Advancements and progress in juvenile idiopathic arthritis: A Review of pathophysiology and treatment
- PMID: 38552102
- PMCID: PMC10977530
- DOI: 10.1097/MD.0000000000037567
Advancements and progress in juvenile idiopathic arthritis: A Review of pathophysiology and treatment
Abstract
Juvenile idiopathic arthritis (JIA) is a chronic clinical condition characterized by arthritic features in children under the age of 16, with at least 6 weeks of active symptoms. The etiology of JIA remains unknown, and it is associated with prolonged synovial inflammation and structural joint damage influenced by environmental and genetic factors.
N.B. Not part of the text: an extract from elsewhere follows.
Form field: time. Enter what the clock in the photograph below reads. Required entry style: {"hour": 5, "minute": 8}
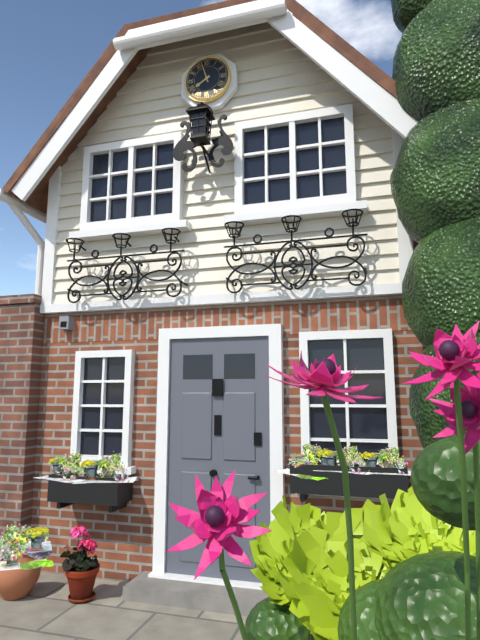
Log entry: {"hour": 7, "minute": 57}
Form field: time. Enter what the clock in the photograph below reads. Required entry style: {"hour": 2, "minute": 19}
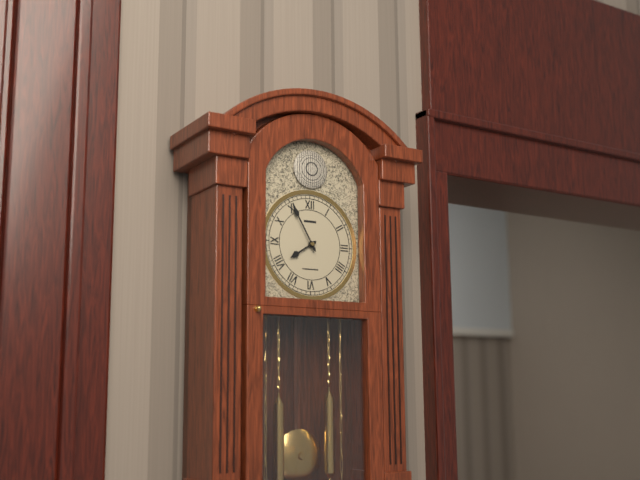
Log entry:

This review aims to enhance the understanding of JIA by comprehensively analyzing relevant literature. The focus lies on current diagnostic and therapeutic approaches and investigations into the pathoaetiologies using diverse research modalities, including in vivo animal models and large-scale genome-wide studies. We aim to elucidate the multifactorial nature of JIA with a strong focus towards genetic predilection, while proposing potential strategies to improve therapeutic outcomes and enhance diagnostic risk stratification in light of recent advancements. This review underscores the need for further research due to the idiopathic nature of JIA, its heterogeneous phenotype, and the challenges associated with biomarkers and diagnostic criteria. Ultimately, this contribution seeks to advance the knowledge and promote effective management strategies in JIA.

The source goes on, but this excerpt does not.